▶ SOURCE PASSAGE
--------------------

It's difficult to give advice on the performance issues you are facing without having further details on how your Elasticsearch infrastructure is architected and built. Could you provide some more info on what setup you are using on both AWS & when building on-premise?

Also, it would be useful to see your elasticsearch & kibana configuration files (please don't forget to remove any secrets though, if you have any!).

Also, the request timeout can be increased in kibana.conf file. Just added elasticsearch.requestTimeout: 90000 to /etc/kibana/kibana.yml and check if the error goes away.

Thanks
Rashmi

I already increased timeout to 90000 and I use IBM cloud with storage class 2 IOPS/Gb(it's called bronze)

@tylersmalley or @joshdover can you please help ?

Thanks
Rashmi

If requests are timing out to Elasticsearch it's usually either network-related or the cluster is under extremely high load.

You could enable Slow Log to try to gain insights on the ES side. For the network, you could use the Heartbeat client to track the connection to ES.

--------------------

▶ DATASET EXTRACT

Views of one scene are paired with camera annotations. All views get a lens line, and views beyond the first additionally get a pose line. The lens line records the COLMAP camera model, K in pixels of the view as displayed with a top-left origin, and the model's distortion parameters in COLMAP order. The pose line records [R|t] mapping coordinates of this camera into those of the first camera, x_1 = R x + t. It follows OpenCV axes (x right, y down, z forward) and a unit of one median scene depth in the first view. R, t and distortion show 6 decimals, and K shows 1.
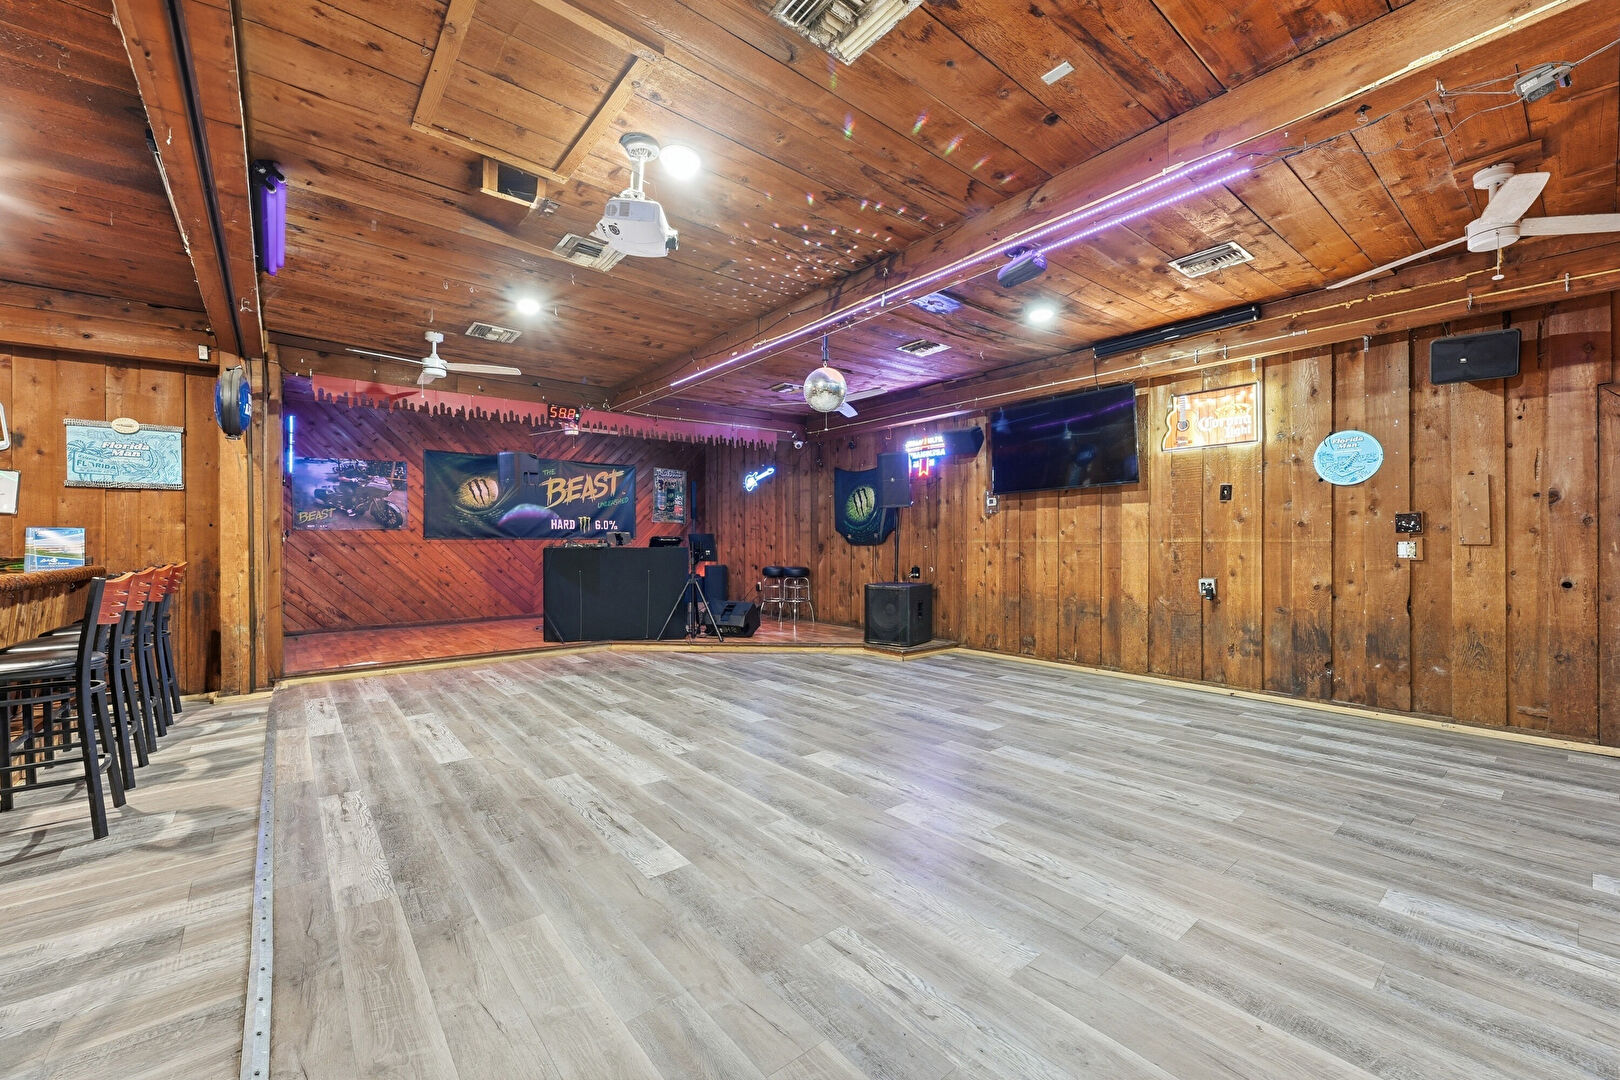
lens RADIAL K [[648.6, 0, 816.0], [0, 648.6, 539.2], [0, 0, 1]] dist [-0.003844, -0.000023]
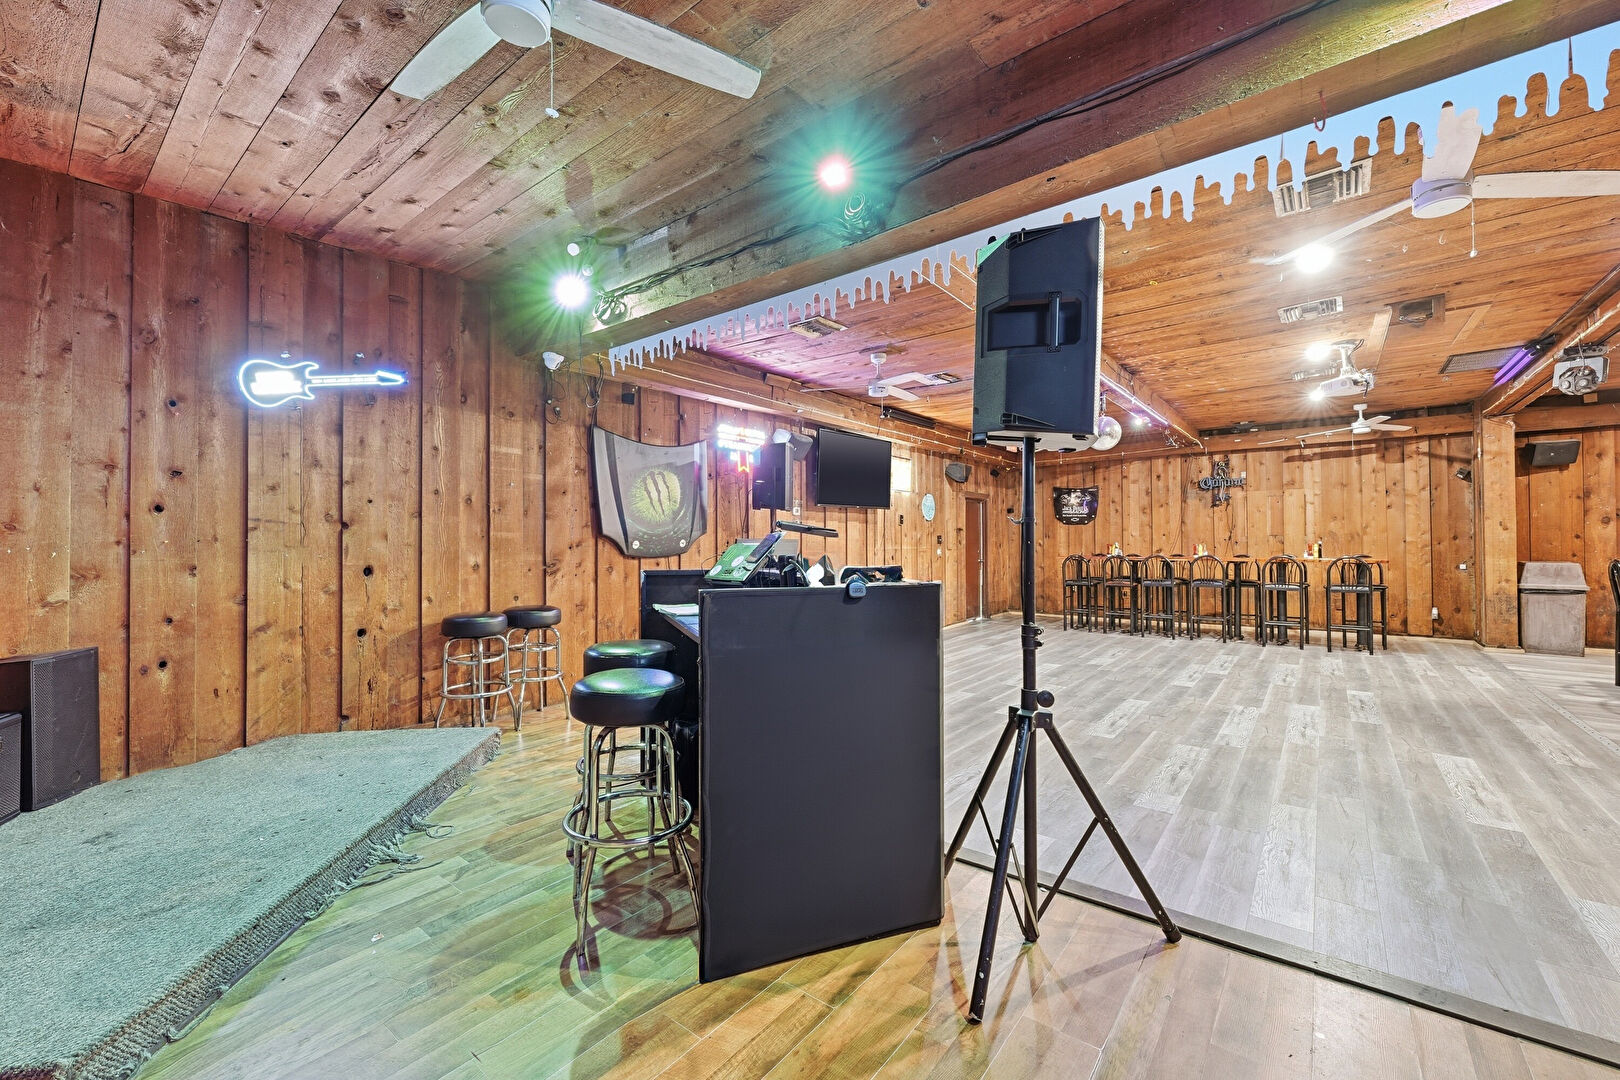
lens RADIAL K [[648.6, 0, 815.5], [0, 648.6, 543.0], [0, 0, 1]] dist [-0.003844, -0.000023]
pose [[-0.215196, 0.006494, 0.976549, -0.602945], [0.004160, 0.999975, -0.005733, -0.002081], [-0.976562, 0.002829, -0.215218, 0.989557]]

--------------------

▶ TASK REQUIREMENTS
a - Repeat the Elasticsearch thread word for word, from "Also, it would" to "error goes away.".
b - List every hosting environment that the Elasticsearch thread names for running the setup.

▶ PROBLEM SOLUTIONS
a -
Also, it would be useful to see your elasticsearch & kibana configuration files (please don't forget to remove any secrets though, if you have any!).

Also, the request timeout can be increased in kibana.conf file. Just added elasticsearch.requestTimeout: 90000 to /etc/kibana/kibana.yml and check if the error goes away.

b -
- AWS
- on-premise
- IBM cloud